Celiac Disease

Celiac disease is an autoimmune condition, meaning your immune system attacks healthy tissues in your body. Celiac disease mainly affects the small intestine, but it can impact other parts of the body, too.

Overview and Symptoms

Overview and Symptoms

Celiac disease occurs when the lining of the small intestine is damaged by eating gluten (a protein found in wheat, rye and barley) and affects your digestion. This damage can lead to inflammation that makes it difficult to absorb vitamins and minerals.

Celiac disease is a genetic disease—it runs in families. It can start at any age and affects one percent of the US population, or approximately 3 million Americans. However, many cases of celiac disease remain undiagnosed or underdiagnosed.

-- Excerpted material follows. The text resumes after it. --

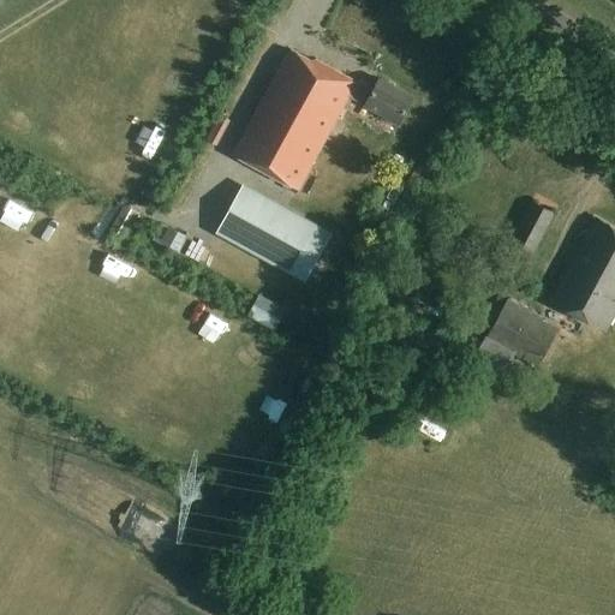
[(315,59),(293,47),(234,153),(298,189),(350,96),(398,124),(412,97),(380,79),(374,89),(316,58),(315,59)]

The most common symptoms of celiac disease include:

  • Excess gas
  • Abdominal bloating
  • Diarrhea
  • Constipation
  • Abdominal discomfort and pain
  • Frequent fatigue
  • Low vitamin and mineral levels

There is an increased risk of developing long-term complications if celiac disease goes undiagnosed and untreated.


Celiac disease can be diagnosed through blood and genetic testing, as well as through endoscopy, a procedure when tissue from the small intestine is removed for biopsy.

A lifelong gluten-free diet is the only treatment for celiac disease. Although there are currently no medications or treatments available, gastroenterologists in the Celiac Center at Nano Hospitals are leading research in new, non-dietary therapies.